## Task to carry out
Can you continue the Bitcoin treasury FAQ from the point where it stops?

## Excerpt
Gammon Capital

Frequently asked

How the firm works.

Plain-English answers to the questions a CFO, a treasurer, or a board member typically asks before a first call. For anything not covered here, write to our inquiry inbox.

What does a derivatives advisor do for a Bitcoin treasury?
A derivatives advisor designs the program inside which a Bitcoin treasury authorises, sizes, executes, monitors, and discloses every derivatives position. Concretely: a written board-approved policy, an approval matrix, sizing rules, regime triggers with pre-authorised responses, an audit-trail standard, multi-dealer pricing on every roll, ISDA / CSA negotiation support, and pre-drafted disclosure language coordinated with counsel and the auditor. The advisor designs and the client decides; in a non-discretionary model like ours, no derivatives action is taken without the client's explicit authorisation.
Should a Bitcoin treasury sell covered calls?
Usually no, with three narrow exceptions. A covered call sold against a BTC reserve is a sale of the upside optionality embedded in the asset, not a yield strategy. In a trending bull regime the program systematically caps upside at the worst possible time, and the narrative damage shows up in the equity multiple. The trade is defensible only when the strike sits above the company's strategic upside case, when the program is sized as a small overlay against a much larger spot position, or when the call is sold inside a defined-risk spread. If the rationale is yield, the wrong question is being asked.
What are the risks of borrowing dollars against Bitcoin?

## Dataset records
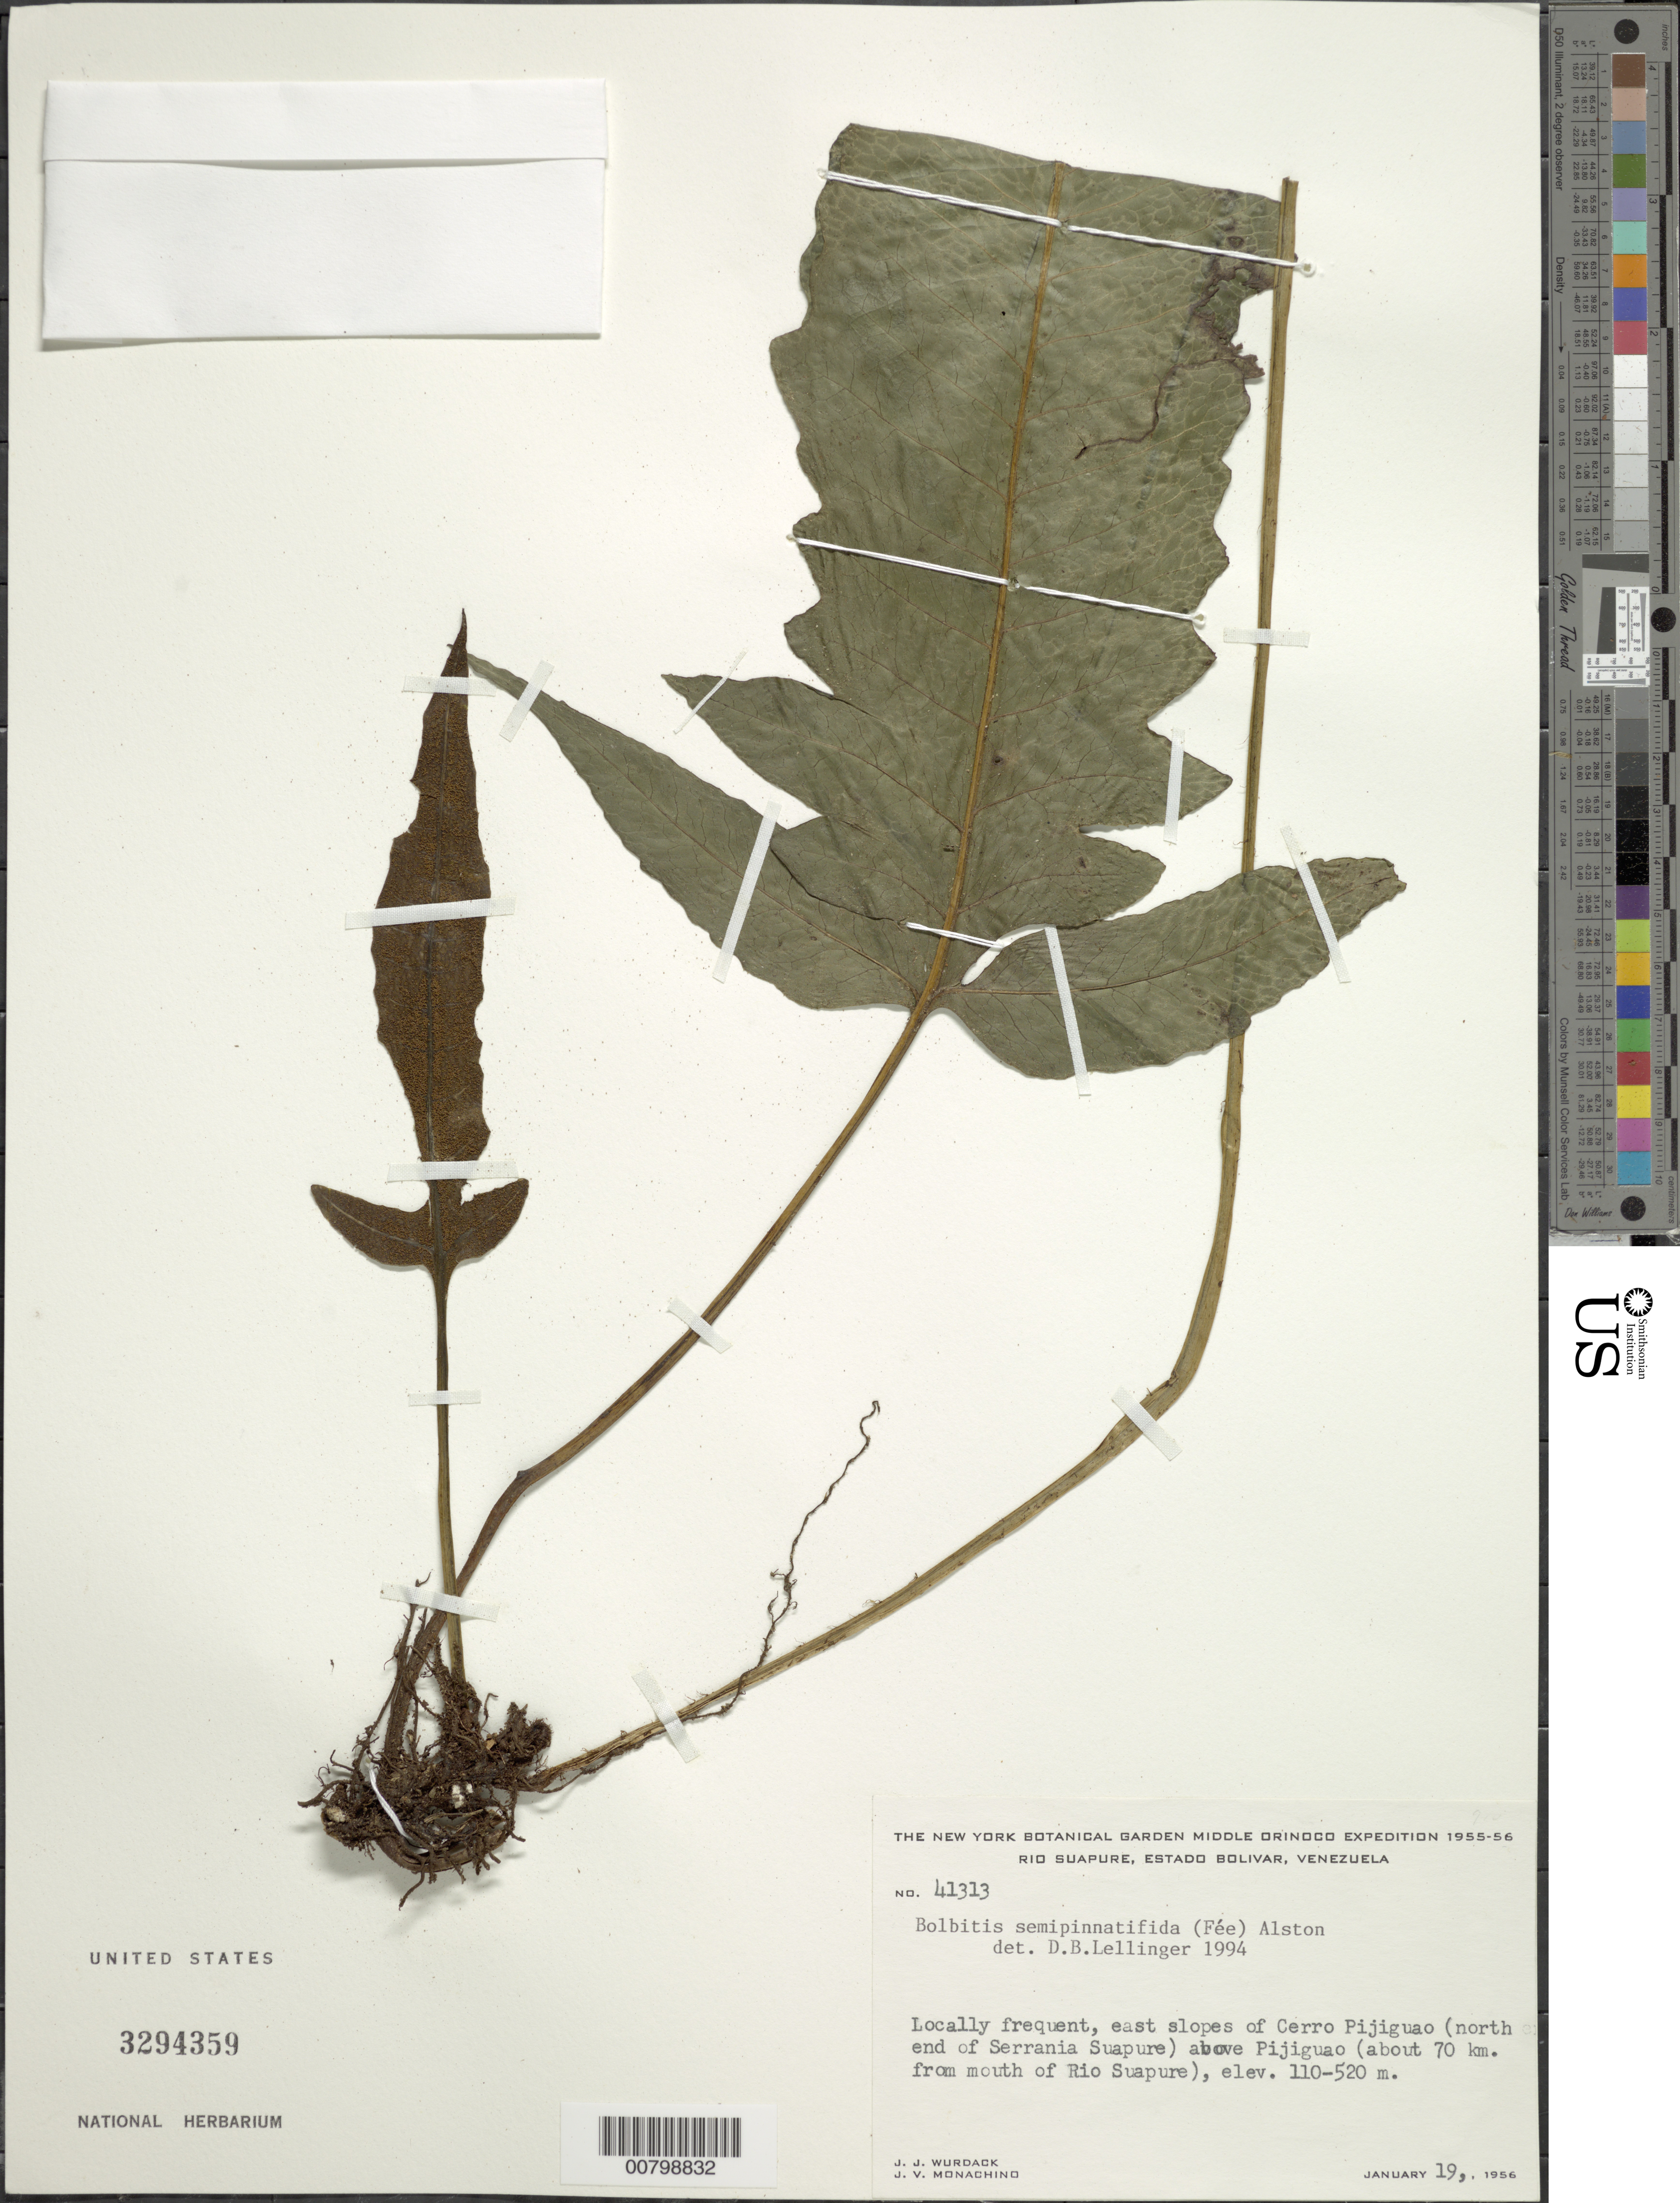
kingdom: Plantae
==
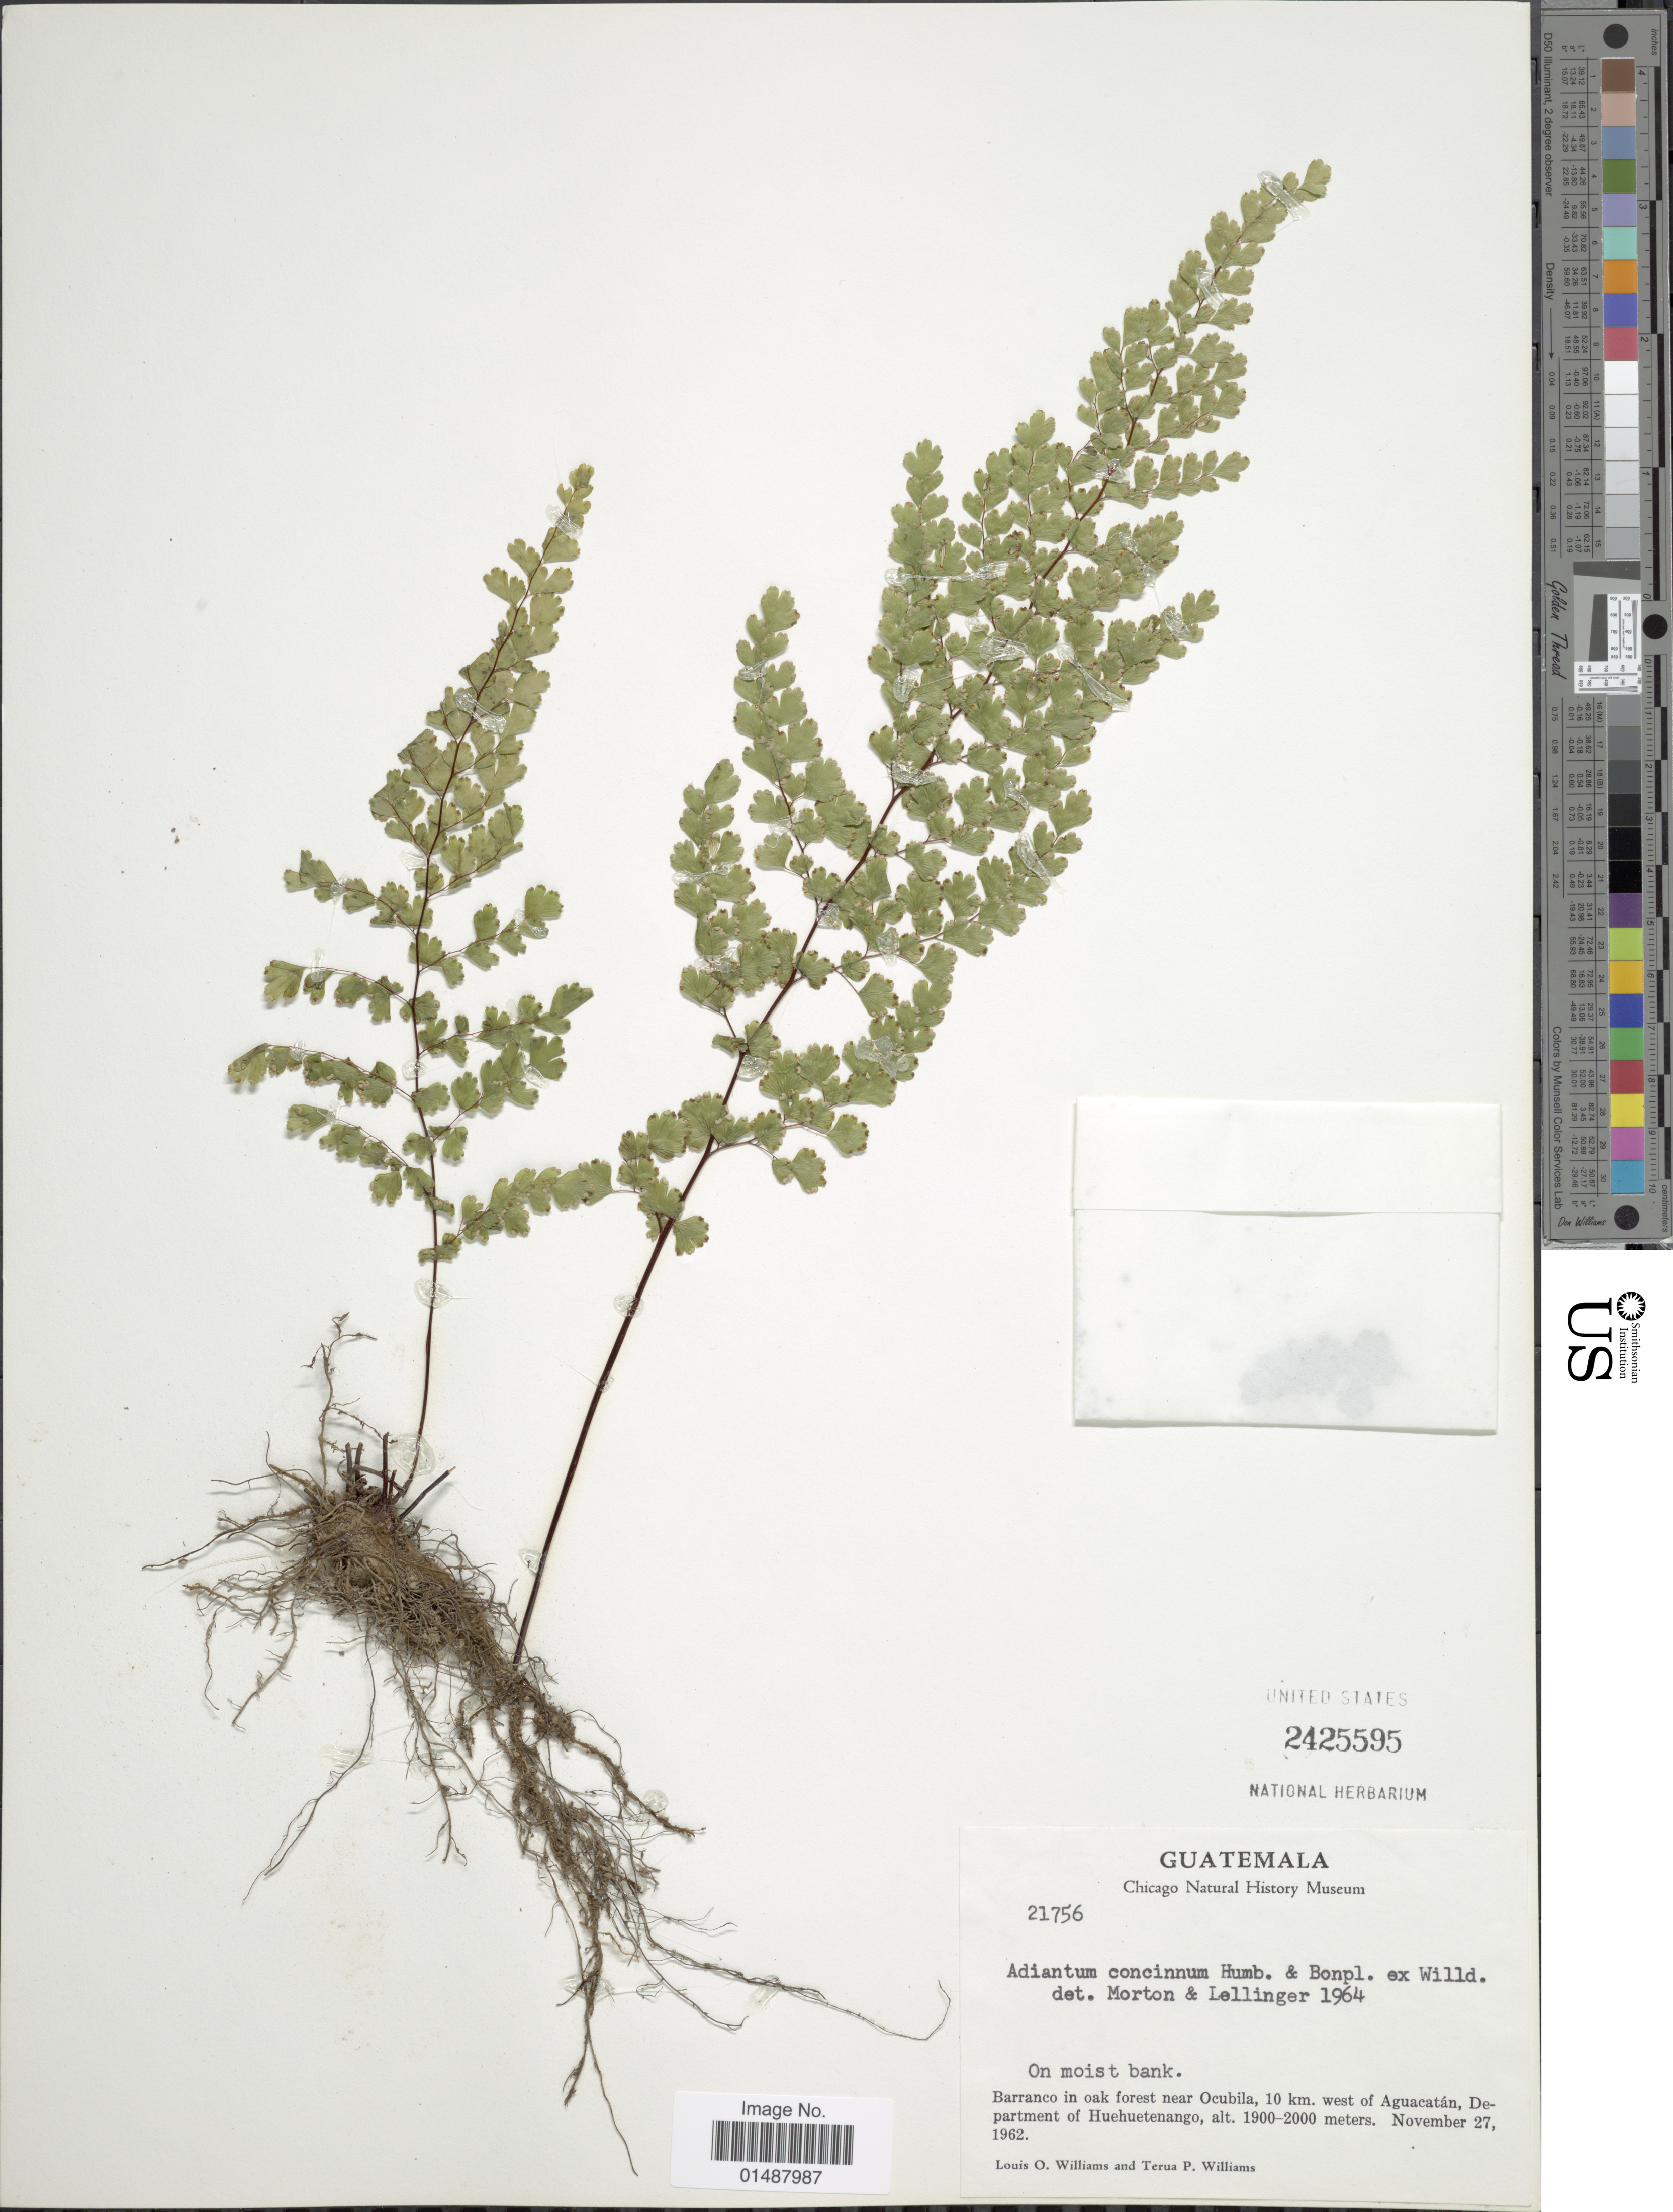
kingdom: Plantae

## Answer to the problem
Borrowing dollars against pledged BTC carries margin-call risk, lender-bankruptcy and rehypothecation risk, and concentration risk in a small set of crypto-native lenders. The carry looks attractive when prices are stable, and ruinous in a drawdown. The right way to evaluate the loan is at the worst case: if a 30-50% drawdown forces a margin call the company cannot meet without selling, the loan is structurally inappropriate at that size, regardless of how attractive today's carry looks. Alternatives like synthetic exposure via futures (where the futures-implied financing is cheaper than the dollar borrow) often produce a better risk/reward.
How should a board approve a Bitcoin derivatives policy?
A Bitcoin derivatives policy should arrive at the board in twelve pages or fewer and contain eight components: a positive list of permitted instruments; sizing rules in delta, vega, and notional; a named approval matrix; an audit-trail standard; regime triggers with pre-authorised responses; reporting cadence; an exception procedure; and pre-drafted disclosure language coordinated with counsel. The audit committee should be able to defend the policy in writing without help from the desk. Anything not named on the positive list is forbidden.
What is the difference between execution, structuring, and governance?
Execution is the act of trading: pricing, routing, settlement, and operations. Structuring is the design of the position itself: which instruments, which strikes, which tenors, which counterparties. Governance is the written, board-approved framework inside which structuring and execution happen: who authorises what, at what size, with what audit trail. A bank's structuring desk is paid to maximise the spread; an execution venue is paid for flow. Governance work is paid by the client, sits on the client's side of the table, and is the document the audit committee, the auditor, and the SEC staff each ask to see.
Why does counterparty selection matter in digital-asset derivatives?
Counterparty failure in crypto is rarely a surprise; the funding and rehypothecation patterns are visible in public disclosures eighteen months in advance for most failures. Concentration in a single dealer or exchange is the largest unmanaged risk in most public-company treasury programs. Mitigation is procedural: score every counterparty against a documented rubric, diversify across at least three counterparties before scaling notional, negotiate issuer-grade ISDA and CSA terms, monitor public-disclosure red flags continuously, and pre-authorise the regime-trigger response that walks the program out before the failure becomes public.
How can a public company use options without taking custody risk?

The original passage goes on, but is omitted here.